- - Provide FQDN of system.
- - If other than a hard drive issue, please depool the machine (and confirm that it’s been depooled) for us to work on it. If not, please provide time frame for us to take the machine down.
- - Put system into a failed state in Netbox.
- - Provide urgency of request, along with justification (redundancy, dependencies, etc)
System is fully down at the moment. Redundant partner server is now working. Will try to bring up server via iDRAC. This is a highly active wikireplicas database server and the service is in a degraded state. Medium urgency I guess.
- - Describe issue and/or attach hardware failure log. (Refer to https://wikitech.wikimedia.org/wiki/Dc-operations/Hardware_Troubleshooting_Runbook if you need help)

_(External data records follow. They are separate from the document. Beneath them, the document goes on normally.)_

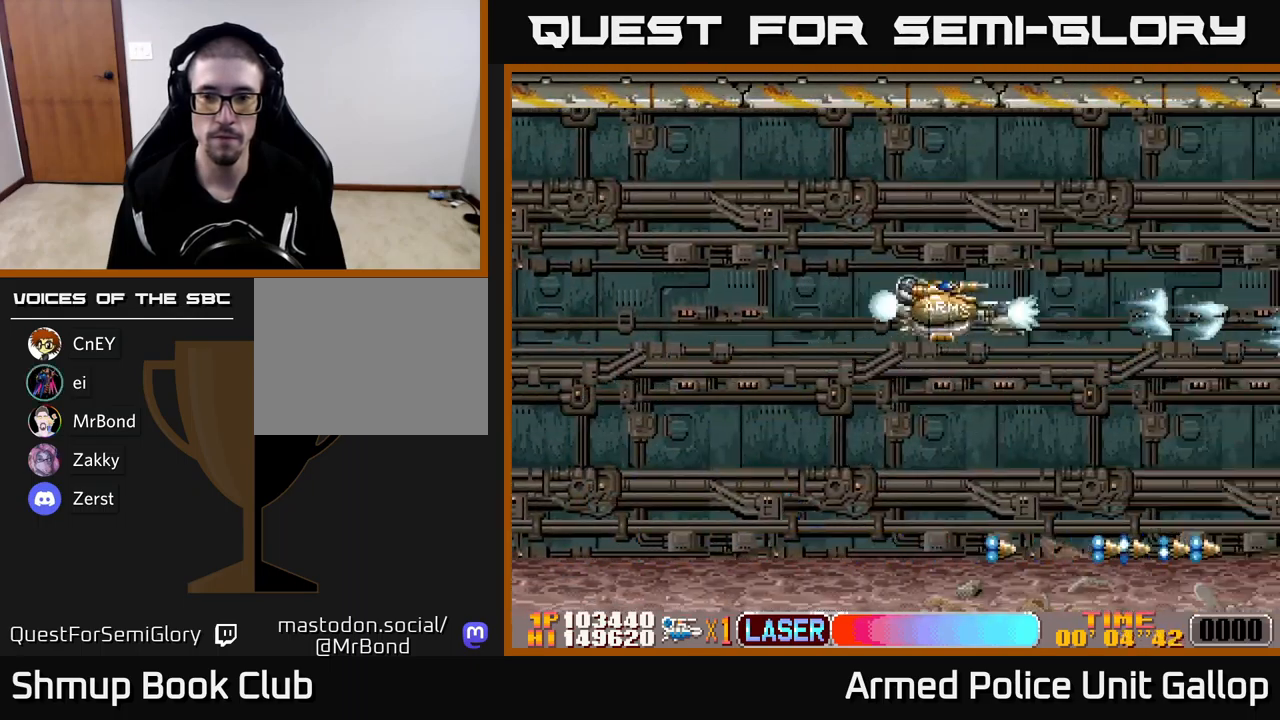
{"buttons": ["A", "DPAD_DOWN"], "left_stick": "center", "events": [[383, "DPAD_DOWN", "down"]]}
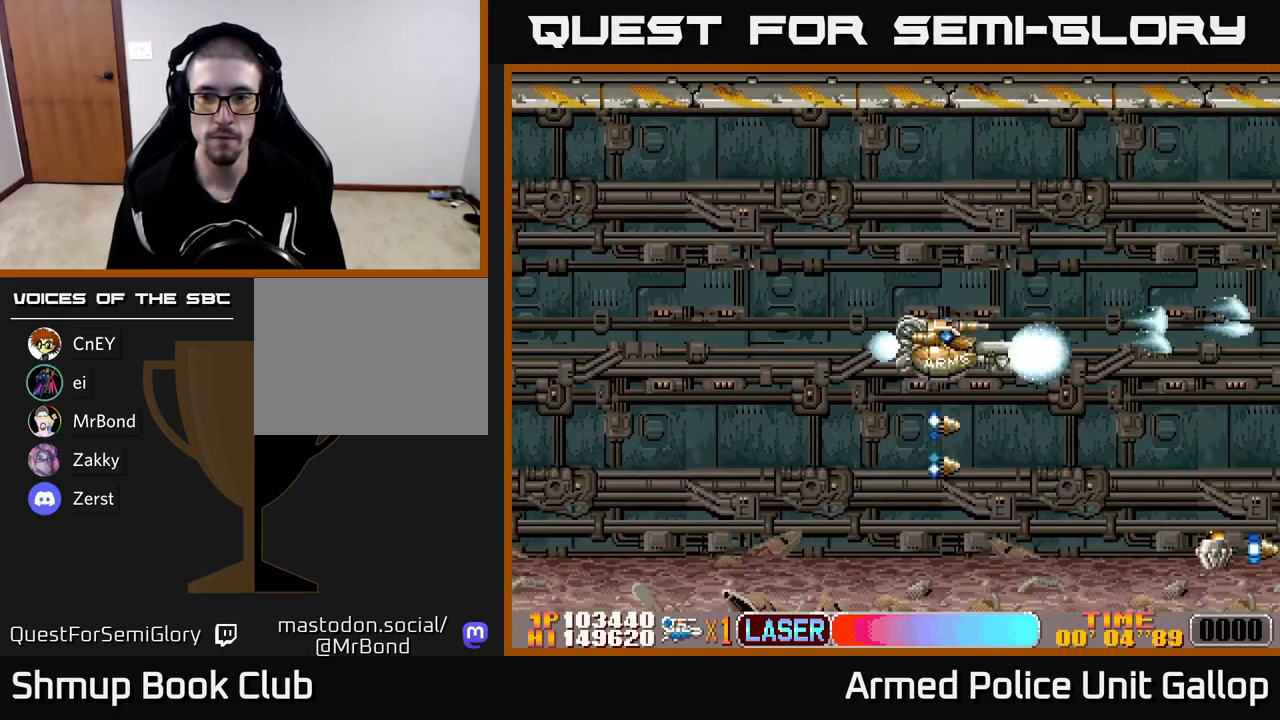
{"buttons": ["A"], "left_stick": "center", "events": [[233, "DPAD_DOWN", "up"], [283, "DPAD_UP", "down"], [467, "DPAD_UP", "up"]]}
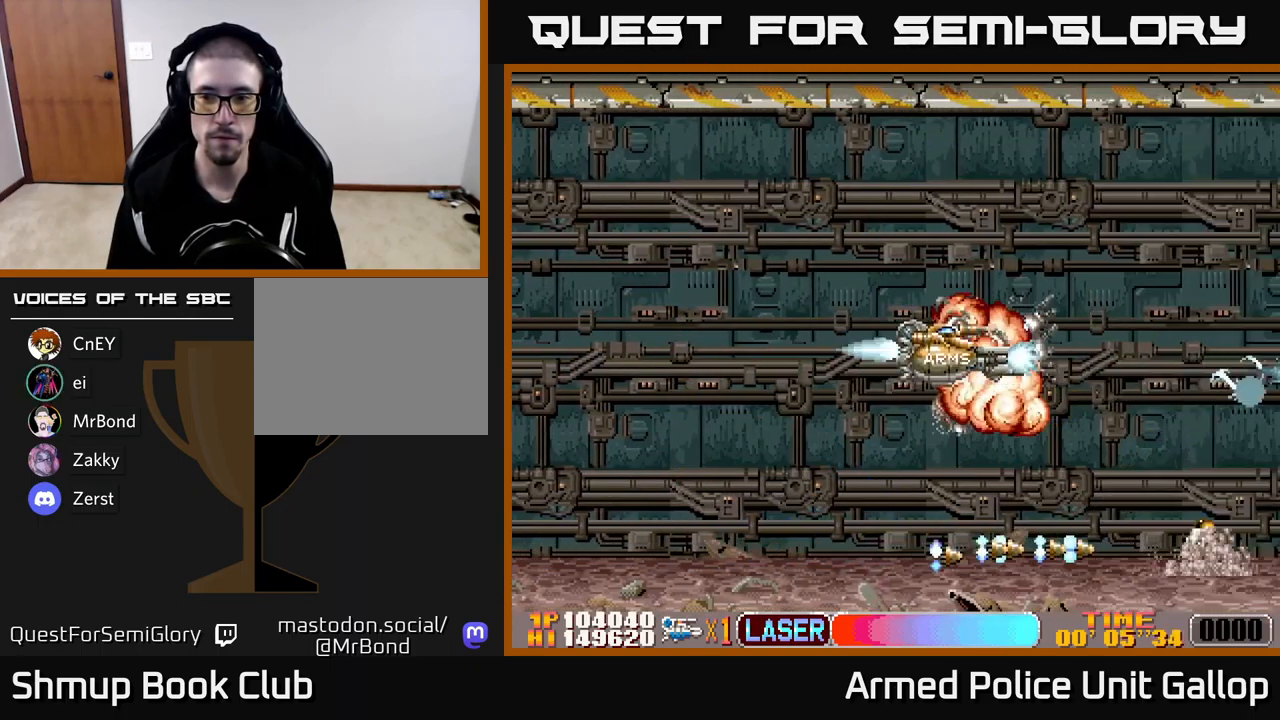
{"buttons": ["A", "DPAD_DOWN"], "left_stick": "center", "events": [[17, "DPAD_DOWN", "down"], [150, "DPAD_DOWN", "up"], [150, "DPAD_RIGHT", "down"], [300, "DPAD_DOWN", "down"], [317, "DPAD_RIGHT", "up"]]}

The only logs that really work are on web console.
LC logs from the web console show:
2021-09-28 16:35:13 CPU0001 CPU 1 has a thermal trip (over-temperature) event.
Log Sequence Number:
The processor temperature increased beyond the operational range. Thermal protection shut down the processor. Factors external to the processor may have induced this exception.
Review logs for fan failures, replace failed fans. If no fan failures are detected, check inlet temperature (if available) and reinstall processor heatsink.
- - Assign correct project tag and appropriate owner (based on above). Also, please ensure the service owners of the host(s) are added as subscribers to provide any additional input.